SmartSite offers users two basic types of sites--for classes or for projects--plus technological tools that help faculty, staff and students share, discuss, access and organize their work. Staffers have used it to coordinate committee work, track projects, post announcements, and do similar tasks.

The most popular features so far include the chat, resources and class wiki tools. The chat tool supports online group discussions; the resource features are used for storing, collecting or distributing messages and documents; and the wiki is a shared online document that anyone with permission can edit.

Several instructors have told their students to use the wiki to write shared reports or journals. "The wiki is an engaging tool in a whole range of disciplines," said SmartSite program manager Kirk Alexander. "Faculty are finding they can do a lot with it."

Version 2.4 brings two major sets of improvements to the campus. It adds more choices to the menu of tools and it overhauls the u nderpinnings of SmartSite, improving the way it interacts with the Banner student registration system. The Tests and Quizzes feature will gain more upgrades later this year, including a better display for students.

GradeBook, the grading tool, is also getting better, particularly in "categories and weighting." That's the ability to group graded items into categories, and then automatically calculate a final score based on a weighted combination of the scores from different items and categories, for each student in a class--regardless of how many tests, exams and other kinds of graded projects an instructor might require. GradeBook cannot do all of this yet, but Alexander expects it to gain this capability by winter quarter 2008.

Sakai will evolve, adding tools and refining the system to keep pace with the changing needs of instructors. (New tools the campus can consider include Gallery, which lets users select a collection of images and view them in a specific order; and ImageQuiz, which an instructor uses to quiz students on their knowledge related to a position within an image, such as, "Where on this map would you find Mrak Hall?")

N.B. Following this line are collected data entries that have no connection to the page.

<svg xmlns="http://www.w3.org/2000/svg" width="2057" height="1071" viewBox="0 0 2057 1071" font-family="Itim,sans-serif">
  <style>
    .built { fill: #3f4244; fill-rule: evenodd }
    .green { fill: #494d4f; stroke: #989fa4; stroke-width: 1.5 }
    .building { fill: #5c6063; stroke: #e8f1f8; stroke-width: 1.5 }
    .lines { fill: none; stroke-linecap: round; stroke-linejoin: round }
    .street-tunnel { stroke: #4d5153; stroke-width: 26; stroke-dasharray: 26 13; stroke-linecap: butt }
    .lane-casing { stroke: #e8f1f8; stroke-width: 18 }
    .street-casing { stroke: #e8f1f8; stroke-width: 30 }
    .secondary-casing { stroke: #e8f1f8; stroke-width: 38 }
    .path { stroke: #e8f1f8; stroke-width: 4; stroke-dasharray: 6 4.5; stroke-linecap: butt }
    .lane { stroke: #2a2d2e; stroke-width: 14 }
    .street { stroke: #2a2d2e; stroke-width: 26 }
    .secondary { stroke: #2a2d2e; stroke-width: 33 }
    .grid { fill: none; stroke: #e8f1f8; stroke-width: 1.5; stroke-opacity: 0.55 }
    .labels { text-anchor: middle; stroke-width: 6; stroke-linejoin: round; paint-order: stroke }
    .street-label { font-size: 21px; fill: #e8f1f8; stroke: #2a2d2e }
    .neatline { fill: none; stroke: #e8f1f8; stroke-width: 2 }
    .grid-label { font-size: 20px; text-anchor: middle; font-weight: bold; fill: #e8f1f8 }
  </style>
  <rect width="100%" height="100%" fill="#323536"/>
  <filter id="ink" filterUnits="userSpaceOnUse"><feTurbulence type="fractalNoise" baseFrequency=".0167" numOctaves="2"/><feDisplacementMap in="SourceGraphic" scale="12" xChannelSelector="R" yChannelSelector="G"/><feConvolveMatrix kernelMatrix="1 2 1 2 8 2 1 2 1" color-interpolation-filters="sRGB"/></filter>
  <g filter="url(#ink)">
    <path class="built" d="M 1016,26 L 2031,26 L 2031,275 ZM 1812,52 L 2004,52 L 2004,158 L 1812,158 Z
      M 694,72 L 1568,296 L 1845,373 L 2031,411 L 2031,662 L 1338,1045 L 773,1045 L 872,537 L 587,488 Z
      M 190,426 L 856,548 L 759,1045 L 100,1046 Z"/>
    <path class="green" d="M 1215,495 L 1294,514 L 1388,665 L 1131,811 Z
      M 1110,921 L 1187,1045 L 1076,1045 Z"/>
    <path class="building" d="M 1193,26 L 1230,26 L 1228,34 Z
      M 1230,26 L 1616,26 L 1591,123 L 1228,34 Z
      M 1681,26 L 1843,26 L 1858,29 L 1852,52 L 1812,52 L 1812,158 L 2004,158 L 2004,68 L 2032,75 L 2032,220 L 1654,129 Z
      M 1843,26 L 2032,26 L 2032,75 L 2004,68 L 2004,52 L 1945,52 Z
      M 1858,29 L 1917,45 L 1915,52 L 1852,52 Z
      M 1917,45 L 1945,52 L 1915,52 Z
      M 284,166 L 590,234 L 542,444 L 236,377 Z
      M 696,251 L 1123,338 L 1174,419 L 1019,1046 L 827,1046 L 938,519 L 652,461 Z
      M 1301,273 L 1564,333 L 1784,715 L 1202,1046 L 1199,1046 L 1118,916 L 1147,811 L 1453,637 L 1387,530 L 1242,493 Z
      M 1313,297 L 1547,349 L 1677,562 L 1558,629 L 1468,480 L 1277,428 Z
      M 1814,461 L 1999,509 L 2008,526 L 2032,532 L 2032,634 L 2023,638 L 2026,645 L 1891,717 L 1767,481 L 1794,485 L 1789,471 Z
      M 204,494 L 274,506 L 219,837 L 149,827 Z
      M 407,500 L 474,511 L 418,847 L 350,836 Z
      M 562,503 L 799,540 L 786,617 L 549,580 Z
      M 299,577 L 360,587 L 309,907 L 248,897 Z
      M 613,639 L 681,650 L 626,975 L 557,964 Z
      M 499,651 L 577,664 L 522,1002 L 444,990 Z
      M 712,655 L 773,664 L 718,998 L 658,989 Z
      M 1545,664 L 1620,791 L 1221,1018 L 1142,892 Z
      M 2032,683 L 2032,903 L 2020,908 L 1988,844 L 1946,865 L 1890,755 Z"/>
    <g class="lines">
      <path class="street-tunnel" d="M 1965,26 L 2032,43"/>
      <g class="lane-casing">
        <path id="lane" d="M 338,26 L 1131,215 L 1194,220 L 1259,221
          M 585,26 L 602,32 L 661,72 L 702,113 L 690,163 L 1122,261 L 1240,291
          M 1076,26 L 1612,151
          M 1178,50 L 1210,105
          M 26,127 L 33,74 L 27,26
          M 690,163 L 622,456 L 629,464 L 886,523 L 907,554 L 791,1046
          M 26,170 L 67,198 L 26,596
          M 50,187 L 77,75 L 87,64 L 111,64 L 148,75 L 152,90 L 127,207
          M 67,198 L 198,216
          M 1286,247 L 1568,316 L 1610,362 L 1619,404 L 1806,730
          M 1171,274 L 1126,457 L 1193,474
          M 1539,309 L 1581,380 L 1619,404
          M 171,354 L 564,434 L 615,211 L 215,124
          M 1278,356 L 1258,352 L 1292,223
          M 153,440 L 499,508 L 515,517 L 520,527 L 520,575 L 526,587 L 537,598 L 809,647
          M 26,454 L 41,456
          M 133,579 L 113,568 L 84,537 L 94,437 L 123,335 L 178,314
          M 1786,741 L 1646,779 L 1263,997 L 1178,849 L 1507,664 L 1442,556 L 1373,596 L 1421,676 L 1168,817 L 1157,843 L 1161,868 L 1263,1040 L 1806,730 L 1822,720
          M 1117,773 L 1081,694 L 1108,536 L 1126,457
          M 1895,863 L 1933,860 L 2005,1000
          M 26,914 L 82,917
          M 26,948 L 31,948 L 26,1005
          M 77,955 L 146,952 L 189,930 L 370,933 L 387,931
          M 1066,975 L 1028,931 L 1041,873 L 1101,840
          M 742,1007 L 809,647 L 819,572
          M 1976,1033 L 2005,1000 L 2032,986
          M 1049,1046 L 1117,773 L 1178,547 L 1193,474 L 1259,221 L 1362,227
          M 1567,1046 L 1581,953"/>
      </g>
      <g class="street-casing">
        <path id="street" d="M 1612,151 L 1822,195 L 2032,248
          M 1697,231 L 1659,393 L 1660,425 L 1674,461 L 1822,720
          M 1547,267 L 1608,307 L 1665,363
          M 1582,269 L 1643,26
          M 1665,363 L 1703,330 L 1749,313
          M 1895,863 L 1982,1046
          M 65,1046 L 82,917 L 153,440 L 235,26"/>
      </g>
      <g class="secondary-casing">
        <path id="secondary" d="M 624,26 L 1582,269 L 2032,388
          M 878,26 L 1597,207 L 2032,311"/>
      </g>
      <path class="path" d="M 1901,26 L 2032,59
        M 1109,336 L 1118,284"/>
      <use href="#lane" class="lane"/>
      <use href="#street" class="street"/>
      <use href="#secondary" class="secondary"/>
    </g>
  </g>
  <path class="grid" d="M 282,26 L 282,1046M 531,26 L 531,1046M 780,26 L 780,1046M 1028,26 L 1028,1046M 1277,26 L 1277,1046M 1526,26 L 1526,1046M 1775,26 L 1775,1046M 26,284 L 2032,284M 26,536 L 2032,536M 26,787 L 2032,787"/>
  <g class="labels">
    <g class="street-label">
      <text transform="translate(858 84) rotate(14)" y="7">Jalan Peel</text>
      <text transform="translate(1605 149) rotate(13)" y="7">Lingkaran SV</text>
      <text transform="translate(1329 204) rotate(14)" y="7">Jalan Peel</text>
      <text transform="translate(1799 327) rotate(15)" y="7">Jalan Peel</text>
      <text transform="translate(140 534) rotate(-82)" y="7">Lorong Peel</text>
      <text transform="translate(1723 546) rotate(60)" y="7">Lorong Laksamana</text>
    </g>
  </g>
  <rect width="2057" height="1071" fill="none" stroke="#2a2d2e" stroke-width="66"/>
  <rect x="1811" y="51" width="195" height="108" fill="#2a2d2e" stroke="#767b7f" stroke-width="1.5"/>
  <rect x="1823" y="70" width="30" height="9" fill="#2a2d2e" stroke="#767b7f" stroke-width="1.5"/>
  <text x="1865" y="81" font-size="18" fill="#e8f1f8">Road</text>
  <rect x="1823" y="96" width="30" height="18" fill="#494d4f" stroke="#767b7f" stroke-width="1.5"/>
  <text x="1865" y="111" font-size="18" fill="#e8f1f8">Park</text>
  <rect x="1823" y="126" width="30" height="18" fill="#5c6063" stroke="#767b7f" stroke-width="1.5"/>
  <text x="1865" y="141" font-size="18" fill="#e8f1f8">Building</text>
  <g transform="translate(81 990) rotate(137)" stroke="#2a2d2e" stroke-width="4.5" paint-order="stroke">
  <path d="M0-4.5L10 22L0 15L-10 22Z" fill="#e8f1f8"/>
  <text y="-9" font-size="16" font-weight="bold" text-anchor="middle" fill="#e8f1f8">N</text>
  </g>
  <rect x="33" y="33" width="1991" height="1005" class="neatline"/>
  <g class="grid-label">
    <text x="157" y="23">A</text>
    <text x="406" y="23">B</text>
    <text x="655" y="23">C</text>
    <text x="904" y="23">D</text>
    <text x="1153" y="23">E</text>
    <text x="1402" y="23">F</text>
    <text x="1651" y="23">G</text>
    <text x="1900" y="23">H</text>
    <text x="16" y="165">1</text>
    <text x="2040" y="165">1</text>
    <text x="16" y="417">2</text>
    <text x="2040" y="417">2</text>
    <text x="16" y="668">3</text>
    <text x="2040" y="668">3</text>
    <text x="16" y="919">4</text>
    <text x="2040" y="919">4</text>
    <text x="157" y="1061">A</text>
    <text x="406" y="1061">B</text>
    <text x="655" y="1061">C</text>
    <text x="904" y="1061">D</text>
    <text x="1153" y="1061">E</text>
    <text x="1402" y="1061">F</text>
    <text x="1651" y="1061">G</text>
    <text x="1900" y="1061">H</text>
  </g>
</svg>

Committees are using SmartSite to share working documents, Alexander said, and departmental tech support teams are using it to help each other support their clients. The campus SmartSite group, he added, will keep exploring ways to reach faculty, and to make SmartSite pedagogically interesting.

SmartSite is useful for everyday tasks, said Andy Jones, a key faculty adviser to Mediaworks and a lecturer in the University Writing Program. But SmartSite's virtual locations and organizing structures, he said, also "encourage faculty to consider their teaching and research tasks more thoughtfully, deeply and purposefully."

"A new phase is about to begin for UC Davis," IET Vice Provost Pete Siegel wrote in a campus letter about SmartSite in May, "a phase that encourages new forms of communication, learning, collaboration and community building."

"Join us," he wrote, "and experience it for yourself."